Joy had certainly considered taking it back and complaining. However, she decided to try it on first and was glad that she had, because in this instance, the designer was right. The golden heathery hue worked against her skin. White would have been too harsh, too unforgiving. She held the matching cuff up to the collar and decided that she liked it after all. It would have been a shame not to have worn this dress tonight, after all the money she had spent on it.

Tonight was the eighth anniversary of the night she and Frank had met. Joy never celebrated their wedding anniversary. It was New Year's Eve that meant everything to her, the night Joy hoped Frank would fall in love with her again.
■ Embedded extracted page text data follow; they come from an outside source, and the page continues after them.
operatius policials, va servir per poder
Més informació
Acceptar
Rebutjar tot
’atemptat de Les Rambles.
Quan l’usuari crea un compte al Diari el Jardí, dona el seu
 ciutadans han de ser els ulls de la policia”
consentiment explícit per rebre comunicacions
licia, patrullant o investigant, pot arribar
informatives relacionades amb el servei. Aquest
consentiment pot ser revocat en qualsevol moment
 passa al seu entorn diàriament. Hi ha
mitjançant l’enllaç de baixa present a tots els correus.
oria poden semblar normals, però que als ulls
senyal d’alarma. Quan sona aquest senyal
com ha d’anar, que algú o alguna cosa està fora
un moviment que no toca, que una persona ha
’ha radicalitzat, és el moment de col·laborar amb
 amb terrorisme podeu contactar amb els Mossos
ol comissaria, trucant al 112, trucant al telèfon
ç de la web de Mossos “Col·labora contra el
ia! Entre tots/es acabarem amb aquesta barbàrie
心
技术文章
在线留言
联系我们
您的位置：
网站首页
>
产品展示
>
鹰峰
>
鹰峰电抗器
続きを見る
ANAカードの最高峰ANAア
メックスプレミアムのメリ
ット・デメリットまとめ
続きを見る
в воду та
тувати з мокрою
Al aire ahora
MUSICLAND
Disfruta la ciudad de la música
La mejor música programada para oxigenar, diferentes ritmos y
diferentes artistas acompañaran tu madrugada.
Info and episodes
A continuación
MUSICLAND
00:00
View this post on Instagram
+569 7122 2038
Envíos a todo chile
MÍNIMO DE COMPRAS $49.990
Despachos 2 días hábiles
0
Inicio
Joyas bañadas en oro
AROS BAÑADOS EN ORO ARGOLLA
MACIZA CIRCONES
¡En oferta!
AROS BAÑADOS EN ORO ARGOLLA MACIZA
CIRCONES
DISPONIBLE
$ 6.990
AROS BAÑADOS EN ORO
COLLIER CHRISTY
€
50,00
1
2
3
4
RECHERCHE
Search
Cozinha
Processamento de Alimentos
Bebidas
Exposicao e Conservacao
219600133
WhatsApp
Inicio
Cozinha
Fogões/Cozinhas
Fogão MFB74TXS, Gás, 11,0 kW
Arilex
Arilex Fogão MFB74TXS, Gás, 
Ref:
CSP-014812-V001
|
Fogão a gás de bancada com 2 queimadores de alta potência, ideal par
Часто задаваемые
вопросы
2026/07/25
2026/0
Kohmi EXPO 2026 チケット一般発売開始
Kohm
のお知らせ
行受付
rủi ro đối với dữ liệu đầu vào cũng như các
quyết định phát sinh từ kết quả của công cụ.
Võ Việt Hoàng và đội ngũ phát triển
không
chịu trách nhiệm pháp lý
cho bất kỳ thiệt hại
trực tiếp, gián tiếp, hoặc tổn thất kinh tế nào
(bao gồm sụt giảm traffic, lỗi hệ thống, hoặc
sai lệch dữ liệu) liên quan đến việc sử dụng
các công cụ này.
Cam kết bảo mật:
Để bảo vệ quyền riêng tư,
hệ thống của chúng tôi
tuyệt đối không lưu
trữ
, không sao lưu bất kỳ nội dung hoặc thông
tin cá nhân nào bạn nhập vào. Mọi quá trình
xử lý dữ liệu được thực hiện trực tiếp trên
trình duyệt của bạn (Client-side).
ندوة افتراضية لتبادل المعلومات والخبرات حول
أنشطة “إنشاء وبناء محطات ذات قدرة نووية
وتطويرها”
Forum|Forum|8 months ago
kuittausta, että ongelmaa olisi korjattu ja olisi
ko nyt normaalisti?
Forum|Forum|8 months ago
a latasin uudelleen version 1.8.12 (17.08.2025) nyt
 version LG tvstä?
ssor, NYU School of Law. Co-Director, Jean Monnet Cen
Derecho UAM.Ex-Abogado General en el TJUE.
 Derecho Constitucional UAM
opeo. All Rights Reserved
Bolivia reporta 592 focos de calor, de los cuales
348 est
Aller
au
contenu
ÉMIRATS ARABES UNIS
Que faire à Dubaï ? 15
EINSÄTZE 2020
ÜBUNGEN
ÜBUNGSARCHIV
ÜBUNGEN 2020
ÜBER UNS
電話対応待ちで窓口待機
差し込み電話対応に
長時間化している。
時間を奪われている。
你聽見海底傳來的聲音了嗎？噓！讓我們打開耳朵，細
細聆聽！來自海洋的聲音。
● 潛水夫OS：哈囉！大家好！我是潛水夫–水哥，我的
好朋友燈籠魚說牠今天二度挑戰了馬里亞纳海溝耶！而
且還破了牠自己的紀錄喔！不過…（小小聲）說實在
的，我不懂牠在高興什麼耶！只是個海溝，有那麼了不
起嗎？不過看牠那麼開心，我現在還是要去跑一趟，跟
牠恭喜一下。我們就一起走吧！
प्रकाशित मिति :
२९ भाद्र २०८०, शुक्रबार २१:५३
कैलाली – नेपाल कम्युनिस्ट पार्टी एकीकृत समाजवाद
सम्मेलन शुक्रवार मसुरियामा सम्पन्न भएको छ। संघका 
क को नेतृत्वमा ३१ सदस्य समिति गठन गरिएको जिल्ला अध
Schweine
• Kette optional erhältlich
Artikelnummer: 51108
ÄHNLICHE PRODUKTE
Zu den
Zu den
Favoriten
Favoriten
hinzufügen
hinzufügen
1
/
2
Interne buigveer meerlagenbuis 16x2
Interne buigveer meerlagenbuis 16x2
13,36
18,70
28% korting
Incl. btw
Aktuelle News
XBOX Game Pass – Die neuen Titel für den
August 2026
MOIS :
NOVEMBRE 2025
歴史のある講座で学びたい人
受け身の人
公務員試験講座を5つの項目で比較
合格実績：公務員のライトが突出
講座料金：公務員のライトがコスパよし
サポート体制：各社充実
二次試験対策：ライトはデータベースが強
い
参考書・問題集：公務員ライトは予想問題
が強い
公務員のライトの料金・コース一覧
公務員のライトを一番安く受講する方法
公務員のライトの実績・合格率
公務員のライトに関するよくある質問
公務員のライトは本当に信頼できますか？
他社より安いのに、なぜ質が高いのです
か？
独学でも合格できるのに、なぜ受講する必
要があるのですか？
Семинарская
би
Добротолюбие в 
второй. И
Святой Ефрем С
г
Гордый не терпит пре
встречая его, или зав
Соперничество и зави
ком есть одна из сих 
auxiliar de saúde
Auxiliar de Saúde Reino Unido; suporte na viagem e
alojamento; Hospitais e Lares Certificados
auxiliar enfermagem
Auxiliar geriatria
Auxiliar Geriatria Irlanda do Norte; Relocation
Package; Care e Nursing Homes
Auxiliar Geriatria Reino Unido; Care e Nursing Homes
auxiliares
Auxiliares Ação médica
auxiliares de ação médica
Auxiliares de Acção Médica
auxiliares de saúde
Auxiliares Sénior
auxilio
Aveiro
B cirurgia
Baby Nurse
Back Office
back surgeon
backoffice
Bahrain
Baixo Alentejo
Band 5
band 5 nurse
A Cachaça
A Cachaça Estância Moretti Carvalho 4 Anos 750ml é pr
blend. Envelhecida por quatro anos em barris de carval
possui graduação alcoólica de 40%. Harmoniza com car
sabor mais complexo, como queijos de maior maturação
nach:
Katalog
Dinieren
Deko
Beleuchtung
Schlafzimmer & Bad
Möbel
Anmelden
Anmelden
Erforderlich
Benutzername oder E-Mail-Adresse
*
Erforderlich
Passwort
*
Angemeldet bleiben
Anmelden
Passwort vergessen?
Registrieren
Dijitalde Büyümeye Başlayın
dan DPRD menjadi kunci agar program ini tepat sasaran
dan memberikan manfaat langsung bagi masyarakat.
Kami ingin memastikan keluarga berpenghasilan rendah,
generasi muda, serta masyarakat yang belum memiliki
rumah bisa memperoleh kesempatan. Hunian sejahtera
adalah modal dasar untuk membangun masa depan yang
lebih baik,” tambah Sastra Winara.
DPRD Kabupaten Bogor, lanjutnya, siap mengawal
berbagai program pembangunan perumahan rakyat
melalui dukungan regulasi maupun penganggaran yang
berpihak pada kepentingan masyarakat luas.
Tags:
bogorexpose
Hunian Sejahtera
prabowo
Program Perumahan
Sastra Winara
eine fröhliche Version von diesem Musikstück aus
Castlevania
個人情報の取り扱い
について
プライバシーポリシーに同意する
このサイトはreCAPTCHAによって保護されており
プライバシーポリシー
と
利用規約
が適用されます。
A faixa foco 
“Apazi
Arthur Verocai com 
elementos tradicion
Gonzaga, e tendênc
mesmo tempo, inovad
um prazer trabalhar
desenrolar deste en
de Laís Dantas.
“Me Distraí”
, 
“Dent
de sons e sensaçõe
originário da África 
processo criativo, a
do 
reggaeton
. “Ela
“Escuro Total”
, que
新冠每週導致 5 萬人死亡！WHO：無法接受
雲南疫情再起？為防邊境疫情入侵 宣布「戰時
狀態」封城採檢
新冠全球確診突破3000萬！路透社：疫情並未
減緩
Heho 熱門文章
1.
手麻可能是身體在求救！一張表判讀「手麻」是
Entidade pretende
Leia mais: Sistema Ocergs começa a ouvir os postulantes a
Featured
She snapped the lid of her compact shut and checked the clock again: 6.15 p.m. It was a quarter into cocktail hour now. Joy wasn't finished getting ready and made a point of never drinking until after she was fully dressed. That was one of Joy's rules, along with no drink in the bedroom, no drink without mixers, no drink on a Wednesday (Thursday was drinks party day), no drink in front of Frank's business partners, and no drink at lunchtime, unless you had your own driver with you. Joy had so many rules, she reasoned, that it was a wonder she ever managed to have a drink at all. Anyway, it was now after six o'clock, which was the time when
all
civilized people had their first cocktail and those silly rules of hers were made to be broken. She walked barefoot out to the drawing room and over to the bar. The small Frigidaire was already stocked with ice and a large cocktail glass, which saved five minutes of messing about. It also prevented the glass from filling with melted ice and diluting the alcohol because, let's face it, Joy thought, there is nothing viler than a watery cocktail.

Joy scooped the ice into the tall mixing glass, measured out three jiggers of gin and two of dry vermouth, gave the mixture a brief stir, poured it to the rim of the frozen triangle and threw it back. Her head was barely upright as she poured the second one, paused briefly to draw breath and drank it back too. She could relax now. She carefully measured out two and a half measures of gin and one of vermouth back into the mixing glass on top of some ice. Then she took out some olives, sticks and peeled off a lemon rind, pushing it around the edge of a fresh glass and arranged all the accessories on a mirrored tray. She took a quick mouthful out of the mixing glass, just to taste, and spilled it down her chin but, as Joy reached for a napkin, she found there were none in the napkin tray.